# Brazing Rod Crisis



## VersaTek

You guys should have seen it. Last night at about 9pm I brazed the worst joint of my life. Now...that is saying something...considering I've been doing this about thirteen years, lol. I never even botched a joint that bad in tech school!

I want to blame it on the fact that (for the first time in my life) I am using 5% silver rod. I guess I've been so set in my ways with 15% all these years. Idk, but this "incident" (for lack of a better term) is going to cost me about a half days work.

Anyway, I could really use your input on things...so please feel free to answer the following questions.

*FOR JOINING COPPER-TO-COPPER, in diameters up to 1":*

*Silver Content*: 5%, 6%, 15%, other? (and why)

*Brand*: Stay-Silv, DynaFlow, Forney, Harris, other? (and why)

*Flux*: yes, no, maybe, some times, powder, paste, pros, cons, experiences? (and why)

*Fuel*: Oxy- or Air-Acet? (and why, keep in mind, this is copper-to-copper up to 1" diameter)

*Torch Manuf*: Harris, UniWeld, Victor, other? (and why)

*Tip Style/Number*?

I am in need of a serious refresher after last night's incident and am seeking any advice on the matter of brazing.

Thanks all.

Ivan


----------



## beenthere

15%, because it flows better.
What ever brand the supply house carries, as long as it 15%.
No flux.
Air acetylene.
Uniweld.
A14.


----------



## VersaTek

beenthere said:


> 15%, because it flows better.
> What ever brand the supply house carries, as long as it 15%.
> No flux.
> Air acetylene.
> Uniweld.
> A14.


Hey, thanks for the reply.

You ever have a joint go horribly wrong even though you "think" you did everything right? 

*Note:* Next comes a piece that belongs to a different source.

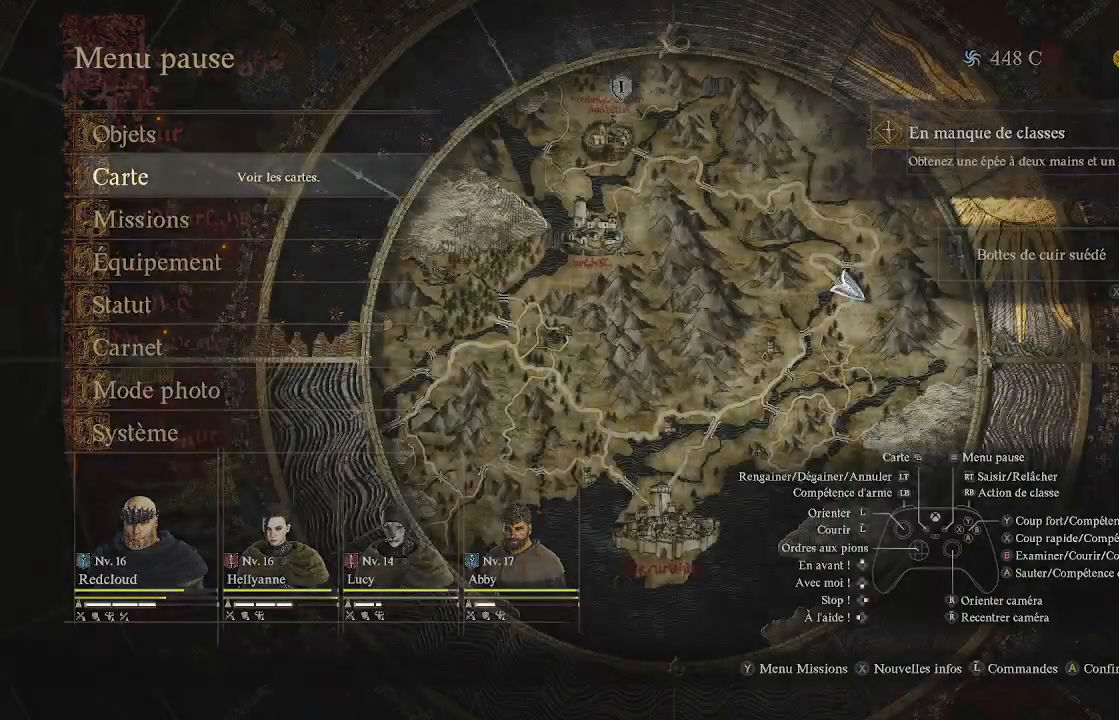
{"buttons": [], "left_stick": "up", "right_stick": "right", "events": [[133, "B", "down"], [233, "B", "up"], [233, "left_stick", "up"], [500, "right_stick", "right"]]}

This was a textbook joint.

3/4" copper to 3/4" copper with a slip coupling.

I cleaned all the surfaces (or so I thought) meticulously.

Removed the schrader core and applied a heat sink to the suction line service valve.

Preheated the area evenly.

It just would NOT FLOW.

As a stop-gap measure, I applied some stay-silv flux to the joint, thinking it would clean any residues. Fairly certain that made matters worse.

When a joint goes wrong like that, I just wish I knew the reason, so I won't repeat it in the future.

I don't know if it was the proximity of the heat sink (probably six inches down the line, doubt it), or some sort of oily residue that just wasn't coming off the fitting with sanding, or even worse - a problem with my technique.

This is an old condensing unit that had the quick-connect fittings, so there is technically no "service valve". Idk how those things connect, but I know I'm going to have to cut it out and install a new length of 3/4" tubing into the condensing unit itself and completely remove that for fear of being too close with the heat if I cut off the bad braze joint.

Blows.


----------



## beenthere

basically, only if my B tank is low on gas. Then its hard to get the fitting hot enough.


----------



## VersaTek

I think this was a classic case of overheating the fitting because I had the wrong torch tip and also the fact that 5% brazing rod blows donkey balls.

I threw a couple of larger torch tips in my bag and got a killer deal on some Lenox 15% rod.

I figure by the time I had the fitting hot enough, it was heavily oxidized.


----------



## beenthere

Small tips can be a draw back on large fittings.


----------



## VersaTek

beenthere said:


> Small tips can be a draw back on large fittings.


Indeed.

Since this happened, I'm considering switching over to oxy-acetylene on my personal van. I've been reading on it. I've used oxy-acet quite a bit too. Honestly, I've never really had a preference. It just depends on what my particular employer provides. In my personal time van, always used an air-acetylene torch.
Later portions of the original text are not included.